** Start STORED ROWS **
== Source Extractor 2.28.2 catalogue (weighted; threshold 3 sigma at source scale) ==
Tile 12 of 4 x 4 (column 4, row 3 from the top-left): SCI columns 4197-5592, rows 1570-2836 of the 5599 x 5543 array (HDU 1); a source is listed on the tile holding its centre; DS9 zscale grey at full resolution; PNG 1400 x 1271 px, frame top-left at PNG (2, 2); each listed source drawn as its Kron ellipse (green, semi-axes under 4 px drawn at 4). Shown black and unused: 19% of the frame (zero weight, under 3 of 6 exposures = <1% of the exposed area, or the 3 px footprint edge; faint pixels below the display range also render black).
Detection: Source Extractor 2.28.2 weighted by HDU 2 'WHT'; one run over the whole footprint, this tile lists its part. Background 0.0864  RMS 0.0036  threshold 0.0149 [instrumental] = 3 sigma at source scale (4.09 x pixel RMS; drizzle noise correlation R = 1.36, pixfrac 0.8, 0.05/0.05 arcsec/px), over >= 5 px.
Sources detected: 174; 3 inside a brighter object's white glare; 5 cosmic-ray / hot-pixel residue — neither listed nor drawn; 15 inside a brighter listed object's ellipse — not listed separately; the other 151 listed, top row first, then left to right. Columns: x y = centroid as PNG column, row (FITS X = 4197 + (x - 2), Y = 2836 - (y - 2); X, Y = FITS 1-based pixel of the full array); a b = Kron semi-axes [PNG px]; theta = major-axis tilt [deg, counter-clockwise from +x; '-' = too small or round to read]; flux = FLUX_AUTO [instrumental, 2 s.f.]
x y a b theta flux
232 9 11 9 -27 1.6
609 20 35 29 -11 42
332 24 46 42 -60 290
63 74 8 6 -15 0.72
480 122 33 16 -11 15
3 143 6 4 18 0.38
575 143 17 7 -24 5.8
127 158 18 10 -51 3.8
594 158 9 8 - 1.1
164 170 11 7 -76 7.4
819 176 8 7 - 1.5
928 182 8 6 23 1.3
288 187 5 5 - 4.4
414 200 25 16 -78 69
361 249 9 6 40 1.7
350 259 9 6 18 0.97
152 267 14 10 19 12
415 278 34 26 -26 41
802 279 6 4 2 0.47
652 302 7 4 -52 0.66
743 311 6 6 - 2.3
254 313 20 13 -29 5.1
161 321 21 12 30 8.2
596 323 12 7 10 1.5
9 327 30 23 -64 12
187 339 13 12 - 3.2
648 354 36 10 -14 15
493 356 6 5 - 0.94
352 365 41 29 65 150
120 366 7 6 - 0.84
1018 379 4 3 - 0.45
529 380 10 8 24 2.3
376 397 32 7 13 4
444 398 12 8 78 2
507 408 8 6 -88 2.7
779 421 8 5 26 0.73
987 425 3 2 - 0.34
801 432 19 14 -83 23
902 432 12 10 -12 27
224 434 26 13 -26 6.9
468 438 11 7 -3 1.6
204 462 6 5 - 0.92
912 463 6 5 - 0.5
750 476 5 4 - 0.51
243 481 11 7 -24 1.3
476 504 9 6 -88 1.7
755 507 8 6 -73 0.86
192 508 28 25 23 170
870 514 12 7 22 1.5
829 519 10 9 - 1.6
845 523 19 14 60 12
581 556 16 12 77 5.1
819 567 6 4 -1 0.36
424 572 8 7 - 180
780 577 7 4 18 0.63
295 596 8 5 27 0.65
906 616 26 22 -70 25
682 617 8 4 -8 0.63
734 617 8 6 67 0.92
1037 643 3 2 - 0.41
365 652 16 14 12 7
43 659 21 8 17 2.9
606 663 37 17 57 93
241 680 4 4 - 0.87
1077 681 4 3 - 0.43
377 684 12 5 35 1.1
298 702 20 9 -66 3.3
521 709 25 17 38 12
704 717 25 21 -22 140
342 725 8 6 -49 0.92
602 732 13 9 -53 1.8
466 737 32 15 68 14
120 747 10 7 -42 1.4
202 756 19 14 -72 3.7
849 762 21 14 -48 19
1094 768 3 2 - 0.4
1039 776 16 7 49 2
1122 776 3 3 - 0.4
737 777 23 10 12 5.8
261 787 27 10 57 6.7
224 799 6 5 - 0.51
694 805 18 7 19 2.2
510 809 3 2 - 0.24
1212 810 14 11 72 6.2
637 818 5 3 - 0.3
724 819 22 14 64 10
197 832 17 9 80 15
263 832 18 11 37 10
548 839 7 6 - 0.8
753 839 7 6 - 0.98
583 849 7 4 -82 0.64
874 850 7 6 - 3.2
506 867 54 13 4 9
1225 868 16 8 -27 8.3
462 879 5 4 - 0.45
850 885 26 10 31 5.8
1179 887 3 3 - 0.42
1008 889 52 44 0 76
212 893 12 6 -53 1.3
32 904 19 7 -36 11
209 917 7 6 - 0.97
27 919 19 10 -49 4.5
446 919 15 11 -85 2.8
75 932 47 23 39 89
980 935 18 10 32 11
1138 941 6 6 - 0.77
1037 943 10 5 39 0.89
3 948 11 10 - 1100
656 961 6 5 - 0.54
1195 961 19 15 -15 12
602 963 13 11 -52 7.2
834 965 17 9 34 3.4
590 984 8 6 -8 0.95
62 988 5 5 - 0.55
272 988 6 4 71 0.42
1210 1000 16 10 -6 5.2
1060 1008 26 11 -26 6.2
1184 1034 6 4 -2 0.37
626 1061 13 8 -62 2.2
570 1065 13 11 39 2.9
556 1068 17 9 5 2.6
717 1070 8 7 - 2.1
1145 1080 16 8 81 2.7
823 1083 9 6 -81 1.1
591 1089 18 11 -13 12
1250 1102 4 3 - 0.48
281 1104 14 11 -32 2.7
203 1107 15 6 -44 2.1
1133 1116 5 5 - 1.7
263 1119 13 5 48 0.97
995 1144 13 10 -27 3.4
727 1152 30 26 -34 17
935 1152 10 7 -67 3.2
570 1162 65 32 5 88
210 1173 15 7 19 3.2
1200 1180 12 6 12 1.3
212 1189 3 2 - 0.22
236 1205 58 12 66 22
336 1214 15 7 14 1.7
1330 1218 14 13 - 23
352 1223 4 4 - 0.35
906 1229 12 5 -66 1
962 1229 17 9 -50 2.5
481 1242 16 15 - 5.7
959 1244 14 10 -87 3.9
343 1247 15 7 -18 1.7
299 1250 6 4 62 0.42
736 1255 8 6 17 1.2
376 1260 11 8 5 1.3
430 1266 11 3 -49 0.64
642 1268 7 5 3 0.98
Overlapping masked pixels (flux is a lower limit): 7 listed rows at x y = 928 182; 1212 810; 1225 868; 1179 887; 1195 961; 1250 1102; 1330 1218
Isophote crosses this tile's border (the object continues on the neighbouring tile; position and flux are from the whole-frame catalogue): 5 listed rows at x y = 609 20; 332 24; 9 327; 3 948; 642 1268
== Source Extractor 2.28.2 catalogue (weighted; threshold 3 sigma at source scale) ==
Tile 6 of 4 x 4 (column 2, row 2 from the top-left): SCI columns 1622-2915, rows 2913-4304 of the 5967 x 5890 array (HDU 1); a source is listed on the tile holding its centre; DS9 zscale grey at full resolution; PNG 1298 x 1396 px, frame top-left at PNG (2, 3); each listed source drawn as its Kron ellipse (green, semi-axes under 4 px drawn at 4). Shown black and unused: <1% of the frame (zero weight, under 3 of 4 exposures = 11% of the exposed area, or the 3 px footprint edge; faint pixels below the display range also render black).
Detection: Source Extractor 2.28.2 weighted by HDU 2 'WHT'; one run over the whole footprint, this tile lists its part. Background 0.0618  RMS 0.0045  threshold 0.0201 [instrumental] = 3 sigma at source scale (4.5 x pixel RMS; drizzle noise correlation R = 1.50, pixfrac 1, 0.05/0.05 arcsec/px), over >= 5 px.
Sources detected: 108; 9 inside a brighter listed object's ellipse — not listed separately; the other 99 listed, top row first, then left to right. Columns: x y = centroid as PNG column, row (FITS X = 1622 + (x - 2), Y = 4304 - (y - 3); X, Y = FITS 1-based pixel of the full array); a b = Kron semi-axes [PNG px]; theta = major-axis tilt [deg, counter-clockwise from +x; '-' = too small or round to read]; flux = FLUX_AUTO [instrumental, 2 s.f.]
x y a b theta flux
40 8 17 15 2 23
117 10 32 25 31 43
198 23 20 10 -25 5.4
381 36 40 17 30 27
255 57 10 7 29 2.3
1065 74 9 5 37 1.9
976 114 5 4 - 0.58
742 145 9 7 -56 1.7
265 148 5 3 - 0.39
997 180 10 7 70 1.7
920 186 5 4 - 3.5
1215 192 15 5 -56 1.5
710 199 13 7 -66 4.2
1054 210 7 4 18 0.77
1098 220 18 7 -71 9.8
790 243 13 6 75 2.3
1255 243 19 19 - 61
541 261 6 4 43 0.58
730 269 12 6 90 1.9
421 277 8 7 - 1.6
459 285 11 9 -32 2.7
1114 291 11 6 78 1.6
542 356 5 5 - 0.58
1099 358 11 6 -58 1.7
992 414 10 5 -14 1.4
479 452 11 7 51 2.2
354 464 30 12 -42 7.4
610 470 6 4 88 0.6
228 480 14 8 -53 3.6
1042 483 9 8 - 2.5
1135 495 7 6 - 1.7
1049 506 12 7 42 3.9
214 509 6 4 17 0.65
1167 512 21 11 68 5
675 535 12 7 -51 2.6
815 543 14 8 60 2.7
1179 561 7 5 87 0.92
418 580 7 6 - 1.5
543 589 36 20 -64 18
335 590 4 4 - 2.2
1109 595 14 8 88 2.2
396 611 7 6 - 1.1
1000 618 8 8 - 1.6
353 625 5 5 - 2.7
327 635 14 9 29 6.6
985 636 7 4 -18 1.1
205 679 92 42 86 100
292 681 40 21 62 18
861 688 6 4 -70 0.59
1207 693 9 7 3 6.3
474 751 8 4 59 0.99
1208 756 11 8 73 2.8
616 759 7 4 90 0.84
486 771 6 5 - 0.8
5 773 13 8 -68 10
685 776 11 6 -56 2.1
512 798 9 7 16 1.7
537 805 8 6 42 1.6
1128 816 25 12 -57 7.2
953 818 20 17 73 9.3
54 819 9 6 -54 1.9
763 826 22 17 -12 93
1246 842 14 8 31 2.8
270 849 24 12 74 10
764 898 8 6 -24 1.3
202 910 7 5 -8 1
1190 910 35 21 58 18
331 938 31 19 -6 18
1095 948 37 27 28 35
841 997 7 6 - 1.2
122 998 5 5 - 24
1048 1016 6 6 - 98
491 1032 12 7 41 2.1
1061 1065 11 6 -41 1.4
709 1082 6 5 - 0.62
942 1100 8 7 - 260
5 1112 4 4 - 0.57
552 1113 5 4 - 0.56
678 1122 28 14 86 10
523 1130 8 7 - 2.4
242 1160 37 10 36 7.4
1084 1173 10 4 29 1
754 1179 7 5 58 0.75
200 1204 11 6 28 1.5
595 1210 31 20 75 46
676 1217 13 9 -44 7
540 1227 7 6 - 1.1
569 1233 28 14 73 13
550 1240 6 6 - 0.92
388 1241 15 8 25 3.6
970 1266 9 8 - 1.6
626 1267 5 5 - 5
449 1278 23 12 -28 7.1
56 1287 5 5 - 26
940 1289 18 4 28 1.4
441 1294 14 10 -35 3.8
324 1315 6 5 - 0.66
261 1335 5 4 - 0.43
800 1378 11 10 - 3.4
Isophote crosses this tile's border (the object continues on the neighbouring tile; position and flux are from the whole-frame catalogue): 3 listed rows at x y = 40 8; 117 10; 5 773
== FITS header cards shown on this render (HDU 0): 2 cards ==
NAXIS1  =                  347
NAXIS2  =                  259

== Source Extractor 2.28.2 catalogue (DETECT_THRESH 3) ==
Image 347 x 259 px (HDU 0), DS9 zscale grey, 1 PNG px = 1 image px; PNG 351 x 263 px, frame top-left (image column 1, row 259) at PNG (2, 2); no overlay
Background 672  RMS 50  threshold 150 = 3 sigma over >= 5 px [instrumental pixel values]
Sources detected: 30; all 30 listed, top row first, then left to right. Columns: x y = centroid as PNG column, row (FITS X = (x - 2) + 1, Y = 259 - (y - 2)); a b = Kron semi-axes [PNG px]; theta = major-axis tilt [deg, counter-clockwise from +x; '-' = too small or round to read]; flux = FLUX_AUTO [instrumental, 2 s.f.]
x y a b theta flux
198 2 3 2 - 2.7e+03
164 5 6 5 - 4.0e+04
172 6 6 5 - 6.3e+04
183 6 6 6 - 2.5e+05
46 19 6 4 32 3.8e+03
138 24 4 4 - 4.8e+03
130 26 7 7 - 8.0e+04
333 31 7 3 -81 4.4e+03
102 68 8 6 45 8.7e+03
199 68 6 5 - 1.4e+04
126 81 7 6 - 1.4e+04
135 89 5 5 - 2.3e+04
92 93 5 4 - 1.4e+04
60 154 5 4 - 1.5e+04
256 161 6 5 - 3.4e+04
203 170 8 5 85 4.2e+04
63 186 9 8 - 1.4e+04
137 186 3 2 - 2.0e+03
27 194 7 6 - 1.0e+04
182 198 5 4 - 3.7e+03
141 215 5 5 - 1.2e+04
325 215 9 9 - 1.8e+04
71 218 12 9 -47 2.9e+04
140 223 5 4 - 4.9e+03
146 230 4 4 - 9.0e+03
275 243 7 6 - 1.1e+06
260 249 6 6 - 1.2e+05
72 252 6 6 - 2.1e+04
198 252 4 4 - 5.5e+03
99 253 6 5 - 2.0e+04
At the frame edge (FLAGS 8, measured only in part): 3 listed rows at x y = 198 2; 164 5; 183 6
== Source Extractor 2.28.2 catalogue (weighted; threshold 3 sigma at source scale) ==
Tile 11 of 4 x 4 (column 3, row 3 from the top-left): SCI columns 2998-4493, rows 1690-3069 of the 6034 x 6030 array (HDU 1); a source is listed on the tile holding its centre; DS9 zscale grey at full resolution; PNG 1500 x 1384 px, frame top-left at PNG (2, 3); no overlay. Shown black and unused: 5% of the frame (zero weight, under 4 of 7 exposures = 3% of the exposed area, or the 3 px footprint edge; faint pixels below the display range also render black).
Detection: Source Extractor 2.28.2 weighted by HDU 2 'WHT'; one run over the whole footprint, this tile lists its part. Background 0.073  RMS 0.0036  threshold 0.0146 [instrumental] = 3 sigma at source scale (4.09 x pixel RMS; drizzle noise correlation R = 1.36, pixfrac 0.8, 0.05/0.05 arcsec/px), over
** End STORED ROWS **
**TASK DETAILS:**
Write out the records character for character, from their first line up to and including the line containing "9 327 30 23 -64 12".

**EXPECTED ANSWER:**
== Source Extractor 2.28.2 catalogue (weighted; threshold 3 sigma at source scale) ==
Tile 12 of 4 x 4 (column 4, row 3 from the top-left): SCI columns 4197-5592, rows 1570-2836 of the 5599 x 5543 array (HDU 1); a source is listed on the tile holding its centre; DS9 zscale grey at full resolution; PNG 1400 x 1271 px, frame top-left at PNG (2, 2); each listed source drawn as its Kron ellipse (green, semi-axes under 4 px drawn at 4). Shown black and unused: 19% of the frame (zero weight, under 3 of 6 exposures = <1% of the exposed area, or the 3 px footprint edge; faint pixels below the display range also render black).
Detection: Source Extractor 2.28.2 weighted by HDU 2 'WHT'; one run over the whole footprint, this tile lists its part. Background 0.0864  RMS 0.0036  threshold 0.0149 [instrumental] = 3 sigma at source scale (4.09 x pixel RMS; drizzle noise correlation R = 1.36, pixfrac 0.8, 0.05/0.05 arcsec/px), over >= 5 px.
Sources detected: 174; 3 inside a brighter object's white glare; 5 cosmic-ray / hot-pixel residue — neither listed nor drawn; 15 inside a brighter listed object's ellipse — not listed separately; the other 151 listed, top row first, then left to right. Columns: x y = centroid as PNG column, row (FITS X = 4197 + (x - 2), Y = 2836 - (y - 2); X, Y = FITS 1-based pixel of the full array); a b = Kron semi-axes [PNG px]; theta = major-axis tilt [deg, counter-clockwise from +x; '-' = too small or round to read]; flux = FLUX_AUTO [instrumental, 2 s.f.]
x y a b theta flux
232 9 11 9 -27 1.6
609 20 35 29 -11 42
332 24 46 42 -60 290
63 74 8 6 -15 0.72
480 122 33 16 -11 15
3 143 6 4 18 0.38
575 143 17 7 -24 5.8
127 158 18 10 -51 3.8
594 158 9 8 - 1.1
164 170 11 7 -76 7.4
819 176 8 7 - 1.5
928 182 8 6 23 1.3
288 187 5 5 - 4.4
414 200 25 16 -78 69
361 249 9 6 40 1.7
350 259 9 6 18 0.97
152 267 14 10 19 12
415 278 34 26 -26 41
802 279 6 4 2 0.47
652 302 7 4 -52 0.66
743 311 6 6 - 2.3
254 313 20 13 -29 5.1
161 321 21 12 30 8.2
596 323 12 7 10 1.5
9 327 30 23 -64 12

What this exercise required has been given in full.